Austin Independent School District officials on Tuesday urged trustees to prepare for deeper budget reductions in fiscal 2026–27 while protecting classroom staffing and offering a timeline for detailed proposals.
CFO Katrina Montgomery told the board the presentation was a fiscal forecast — not a preliminary or recommended budget — and asked trustees to align on guardrails that include equity-driven cuts, considering long-term impacts and centering teacher and staff voices. "This is not preliminary budget. This is not the recommended budget," Montgomery said, adding the workshop aimed to "align the board on student-centered priorities and secure clear direction on budget strategies." (Katrina Montgomery.)
Montgomery said the administration will staff teachers using a higher projected enrollment (69,550) while planning other budget lines on a lower adjusted enrollment (66,768) to provide a cushion for volatility.
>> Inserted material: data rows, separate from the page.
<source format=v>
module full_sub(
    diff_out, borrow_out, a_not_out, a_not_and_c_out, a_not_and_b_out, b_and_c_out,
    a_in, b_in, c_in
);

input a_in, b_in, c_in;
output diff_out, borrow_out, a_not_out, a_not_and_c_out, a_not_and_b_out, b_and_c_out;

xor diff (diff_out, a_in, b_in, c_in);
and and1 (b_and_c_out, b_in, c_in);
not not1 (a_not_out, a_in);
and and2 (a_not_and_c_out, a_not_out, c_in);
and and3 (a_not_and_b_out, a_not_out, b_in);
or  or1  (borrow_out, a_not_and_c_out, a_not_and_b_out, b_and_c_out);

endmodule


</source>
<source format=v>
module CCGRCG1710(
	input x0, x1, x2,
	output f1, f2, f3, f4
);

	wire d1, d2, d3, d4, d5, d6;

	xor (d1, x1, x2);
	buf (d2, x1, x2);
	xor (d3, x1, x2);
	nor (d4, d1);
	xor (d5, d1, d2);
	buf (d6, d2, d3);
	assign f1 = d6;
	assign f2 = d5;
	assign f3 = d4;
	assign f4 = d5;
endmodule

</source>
She cited recent declines and volatility in enrollment and in property values as drivers of the growing deficit. "We are being ultra conservative now," Montgomery said when describing a decision to model a 5% property-value decline to avoid surprises.
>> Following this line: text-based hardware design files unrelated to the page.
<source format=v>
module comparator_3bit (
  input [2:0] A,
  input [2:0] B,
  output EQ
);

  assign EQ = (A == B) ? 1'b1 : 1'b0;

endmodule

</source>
Board members pressed for specifics on how the district chooses its KPIs and warned against measuring for the sake of measuring. Trustee Singh asked for clearer targets and asked the administration to show the calculations behind the enrollment projection and the district's fiscal math. Administration staff replied they will provide a set of recommended KPIs and datasets and invited trustees to redline binder materials and provide feedback through a timeline and board notifications.
Montgomery presented candidate reduction strategies the administration has discussed with an ad hoc board group: monetizing three properties (estimated about $56 million), department vacancy consolidations (about $20'$22 million), higher insurance deductibles (about $2 million), and a first-year campus reductions bucket Montgomery estimated at $17 million. Even after those steps, she said, the district still faces roughly $76 million of additional reductions to reach the $171 million target.
Trustees pressed for a public timeline and earlier opportunity for campuses to weigh in about reductions that would affect operations. Montgomery said the ad hoc committee would meet again and that a fuller information session would follow in April (she identified an April 6 ad hoc meeting) so administration could return with itemized reduction options.
On enrollment methodology, Executive Director Victoria O'Neil described how the administration projects continuing cohorts by rolling cohorts, uses a four-year average for entry grades, and adjusts projections with transition-registration confirmations; she said roughly 37,000 registrations were confirmed as of the latest snapshot. O'Neil emphasized that average daily attendance is increasing proportionately, which helps budgeting, but acknowledged the district's long-term enrollment trends (especially transitions such as fifth-to-sixth grade and eighth-to-ninth grade) will require focused strategies.
What's next: administration will continue work with the board ad hoc committee, refine KPIs and projection math, and return to trustees with detailed reduction options in April and at upcoming information meetings.
(Reporting based on remarks and slides presented by Katrina Montgomery and Victoria O'Neil during the Austin ISD board work session.)